Data for analysis:

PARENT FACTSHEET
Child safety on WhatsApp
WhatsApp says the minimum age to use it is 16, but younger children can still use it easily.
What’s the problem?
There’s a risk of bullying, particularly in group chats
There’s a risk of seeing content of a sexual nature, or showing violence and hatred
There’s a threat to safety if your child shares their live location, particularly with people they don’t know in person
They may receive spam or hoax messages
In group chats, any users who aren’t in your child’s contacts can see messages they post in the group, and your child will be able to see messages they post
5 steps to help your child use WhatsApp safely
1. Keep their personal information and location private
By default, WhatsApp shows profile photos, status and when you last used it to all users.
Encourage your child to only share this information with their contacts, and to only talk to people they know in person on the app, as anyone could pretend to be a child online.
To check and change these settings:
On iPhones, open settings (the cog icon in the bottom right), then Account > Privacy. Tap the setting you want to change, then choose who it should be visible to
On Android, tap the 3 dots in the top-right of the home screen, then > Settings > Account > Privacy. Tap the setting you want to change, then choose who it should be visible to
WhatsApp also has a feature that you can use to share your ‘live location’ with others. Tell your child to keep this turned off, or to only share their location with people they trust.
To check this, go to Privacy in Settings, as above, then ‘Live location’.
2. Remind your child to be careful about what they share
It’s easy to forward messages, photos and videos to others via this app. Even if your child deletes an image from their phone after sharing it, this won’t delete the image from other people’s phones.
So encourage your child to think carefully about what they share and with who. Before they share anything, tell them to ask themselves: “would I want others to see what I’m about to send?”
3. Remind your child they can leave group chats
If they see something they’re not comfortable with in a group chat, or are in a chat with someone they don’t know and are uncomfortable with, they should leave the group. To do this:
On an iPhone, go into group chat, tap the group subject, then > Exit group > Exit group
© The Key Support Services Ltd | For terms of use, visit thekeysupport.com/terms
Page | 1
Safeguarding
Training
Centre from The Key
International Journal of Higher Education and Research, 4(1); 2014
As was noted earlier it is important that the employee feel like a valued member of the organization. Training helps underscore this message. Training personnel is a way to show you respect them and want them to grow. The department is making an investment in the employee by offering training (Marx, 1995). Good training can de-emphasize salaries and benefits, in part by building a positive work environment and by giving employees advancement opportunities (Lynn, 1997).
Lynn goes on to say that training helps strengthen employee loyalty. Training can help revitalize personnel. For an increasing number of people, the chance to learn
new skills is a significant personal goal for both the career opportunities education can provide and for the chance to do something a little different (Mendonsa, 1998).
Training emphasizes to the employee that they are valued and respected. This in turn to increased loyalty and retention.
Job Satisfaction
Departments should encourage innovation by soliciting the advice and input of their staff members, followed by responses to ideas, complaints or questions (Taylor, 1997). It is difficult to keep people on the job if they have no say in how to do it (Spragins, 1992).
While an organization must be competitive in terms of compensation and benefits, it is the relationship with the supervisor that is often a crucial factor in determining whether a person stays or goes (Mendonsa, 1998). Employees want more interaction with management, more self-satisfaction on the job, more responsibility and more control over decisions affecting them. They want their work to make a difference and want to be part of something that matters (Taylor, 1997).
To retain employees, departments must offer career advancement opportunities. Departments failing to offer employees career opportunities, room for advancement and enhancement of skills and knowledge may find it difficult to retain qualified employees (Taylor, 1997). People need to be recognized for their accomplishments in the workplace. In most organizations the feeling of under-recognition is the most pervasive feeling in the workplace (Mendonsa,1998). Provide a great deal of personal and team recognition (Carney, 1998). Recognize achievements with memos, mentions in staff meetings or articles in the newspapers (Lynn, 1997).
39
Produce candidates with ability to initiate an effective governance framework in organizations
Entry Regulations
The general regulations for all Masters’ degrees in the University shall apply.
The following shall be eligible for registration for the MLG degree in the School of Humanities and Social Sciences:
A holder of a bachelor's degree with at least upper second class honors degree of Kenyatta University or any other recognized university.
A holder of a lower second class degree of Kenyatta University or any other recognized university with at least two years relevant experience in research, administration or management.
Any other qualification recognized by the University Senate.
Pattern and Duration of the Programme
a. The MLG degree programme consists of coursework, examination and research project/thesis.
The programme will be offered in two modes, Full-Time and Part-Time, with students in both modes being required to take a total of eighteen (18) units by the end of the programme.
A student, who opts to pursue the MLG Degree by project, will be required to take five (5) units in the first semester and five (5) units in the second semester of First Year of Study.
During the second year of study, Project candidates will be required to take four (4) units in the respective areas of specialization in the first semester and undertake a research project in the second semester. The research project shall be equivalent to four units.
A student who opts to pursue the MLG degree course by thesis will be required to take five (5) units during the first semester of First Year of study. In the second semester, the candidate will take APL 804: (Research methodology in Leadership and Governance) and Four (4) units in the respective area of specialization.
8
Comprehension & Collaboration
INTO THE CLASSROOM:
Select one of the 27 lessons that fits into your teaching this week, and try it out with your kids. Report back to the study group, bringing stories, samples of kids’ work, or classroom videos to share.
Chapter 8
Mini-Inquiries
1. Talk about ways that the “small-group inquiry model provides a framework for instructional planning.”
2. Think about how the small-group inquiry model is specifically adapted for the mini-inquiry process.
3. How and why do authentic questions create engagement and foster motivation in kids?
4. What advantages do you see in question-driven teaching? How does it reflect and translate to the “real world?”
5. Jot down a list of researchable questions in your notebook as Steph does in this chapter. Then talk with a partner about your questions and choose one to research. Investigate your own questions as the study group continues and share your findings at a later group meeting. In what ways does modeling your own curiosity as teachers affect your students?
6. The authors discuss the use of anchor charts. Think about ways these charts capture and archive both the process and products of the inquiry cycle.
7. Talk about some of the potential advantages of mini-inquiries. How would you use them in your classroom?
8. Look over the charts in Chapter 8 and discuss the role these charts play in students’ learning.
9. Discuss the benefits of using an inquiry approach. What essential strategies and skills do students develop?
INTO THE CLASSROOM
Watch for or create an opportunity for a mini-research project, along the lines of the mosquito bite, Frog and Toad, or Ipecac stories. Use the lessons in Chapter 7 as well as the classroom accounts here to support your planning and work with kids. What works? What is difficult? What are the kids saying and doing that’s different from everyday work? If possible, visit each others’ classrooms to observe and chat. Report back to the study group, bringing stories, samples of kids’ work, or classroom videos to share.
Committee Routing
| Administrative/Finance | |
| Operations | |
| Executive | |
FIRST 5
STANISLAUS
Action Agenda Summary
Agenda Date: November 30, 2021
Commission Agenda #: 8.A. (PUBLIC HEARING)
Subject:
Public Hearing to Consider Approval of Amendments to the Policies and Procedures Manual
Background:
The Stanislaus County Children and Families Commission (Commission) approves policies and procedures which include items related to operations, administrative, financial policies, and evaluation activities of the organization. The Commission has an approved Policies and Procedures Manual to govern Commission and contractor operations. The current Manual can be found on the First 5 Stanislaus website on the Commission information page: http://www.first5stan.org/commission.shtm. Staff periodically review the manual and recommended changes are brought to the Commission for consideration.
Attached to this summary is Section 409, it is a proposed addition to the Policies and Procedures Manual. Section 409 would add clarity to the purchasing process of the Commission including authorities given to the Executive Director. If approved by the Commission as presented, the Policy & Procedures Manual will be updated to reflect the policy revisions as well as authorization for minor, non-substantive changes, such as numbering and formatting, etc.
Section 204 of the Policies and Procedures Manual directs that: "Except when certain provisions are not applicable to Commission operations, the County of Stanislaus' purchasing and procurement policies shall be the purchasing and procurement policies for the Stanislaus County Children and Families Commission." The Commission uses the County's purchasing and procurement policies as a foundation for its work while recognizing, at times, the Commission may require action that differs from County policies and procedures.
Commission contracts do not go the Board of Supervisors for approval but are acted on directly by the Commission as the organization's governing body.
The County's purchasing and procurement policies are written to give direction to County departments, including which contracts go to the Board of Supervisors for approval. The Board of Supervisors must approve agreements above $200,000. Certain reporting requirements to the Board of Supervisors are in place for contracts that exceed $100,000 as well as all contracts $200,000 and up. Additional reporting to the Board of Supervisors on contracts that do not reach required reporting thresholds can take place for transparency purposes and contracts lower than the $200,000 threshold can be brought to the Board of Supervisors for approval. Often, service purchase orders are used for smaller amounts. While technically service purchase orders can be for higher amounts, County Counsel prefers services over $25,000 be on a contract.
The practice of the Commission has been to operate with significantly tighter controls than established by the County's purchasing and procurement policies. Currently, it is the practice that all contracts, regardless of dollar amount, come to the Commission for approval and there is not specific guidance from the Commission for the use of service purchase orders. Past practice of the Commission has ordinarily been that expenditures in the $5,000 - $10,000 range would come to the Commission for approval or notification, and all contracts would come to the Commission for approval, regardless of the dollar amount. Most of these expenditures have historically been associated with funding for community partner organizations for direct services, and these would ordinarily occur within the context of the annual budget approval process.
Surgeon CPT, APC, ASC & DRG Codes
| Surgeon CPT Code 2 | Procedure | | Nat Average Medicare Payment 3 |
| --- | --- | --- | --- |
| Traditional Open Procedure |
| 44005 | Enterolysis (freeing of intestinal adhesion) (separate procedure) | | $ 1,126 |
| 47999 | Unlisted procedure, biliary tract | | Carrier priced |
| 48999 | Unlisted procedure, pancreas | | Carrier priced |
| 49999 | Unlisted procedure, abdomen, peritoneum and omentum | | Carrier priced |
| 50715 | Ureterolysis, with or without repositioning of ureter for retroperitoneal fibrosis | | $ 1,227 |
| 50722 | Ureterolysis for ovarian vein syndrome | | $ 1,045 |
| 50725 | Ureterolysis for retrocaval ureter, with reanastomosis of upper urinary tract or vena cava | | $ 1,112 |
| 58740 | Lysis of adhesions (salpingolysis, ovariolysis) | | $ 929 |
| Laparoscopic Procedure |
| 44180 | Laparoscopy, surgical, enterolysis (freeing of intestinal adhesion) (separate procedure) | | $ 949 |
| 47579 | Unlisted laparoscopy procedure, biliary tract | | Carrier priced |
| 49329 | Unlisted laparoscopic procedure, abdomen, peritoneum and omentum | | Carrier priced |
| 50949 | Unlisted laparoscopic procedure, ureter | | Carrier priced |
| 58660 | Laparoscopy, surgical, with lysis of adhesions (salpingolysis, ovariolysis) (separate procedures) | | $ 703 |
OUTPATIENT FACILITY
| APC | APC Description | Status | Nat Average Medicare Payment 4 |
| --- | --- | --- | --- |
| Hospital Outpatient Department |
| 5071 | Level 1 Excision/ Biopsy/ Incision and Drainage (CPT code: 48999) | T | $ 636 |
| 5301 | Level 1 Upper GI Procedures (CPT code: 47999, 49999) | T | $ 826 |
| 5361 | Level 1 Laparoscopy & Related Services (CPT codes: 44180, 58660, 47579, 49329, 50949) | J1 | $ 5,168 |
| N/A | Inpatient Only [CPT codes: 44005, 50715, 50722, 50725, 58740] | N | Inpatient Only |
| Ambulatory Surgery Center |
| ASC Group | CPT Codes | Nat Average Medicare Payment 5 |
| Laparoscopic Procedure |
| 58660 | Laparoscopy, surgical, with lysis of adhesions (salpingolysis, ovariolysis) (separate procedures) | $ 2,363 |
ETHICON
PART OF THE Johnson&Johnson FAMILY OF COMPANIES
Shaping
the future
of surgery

Work to be completed: Lines after the one containing "They may receive spam or hoax messages" are left out; every line from the start of the entries through that line is restated word for word.

Response for this exercise:
PARENT FACTSHEET
Child safety on WhatsApp
WhatsApp says the minimum age to use it is 16, but younger children can still use it easily.
What’s the problem?
There’s a risk of bullying, particularly in group chats
There’s a risk of seeing content of a sexual nature, or showing violence and hatred
There’s a threat to safety if your child shares their live location, particularly with people they don’t know in person
They may receive spam or hoax messages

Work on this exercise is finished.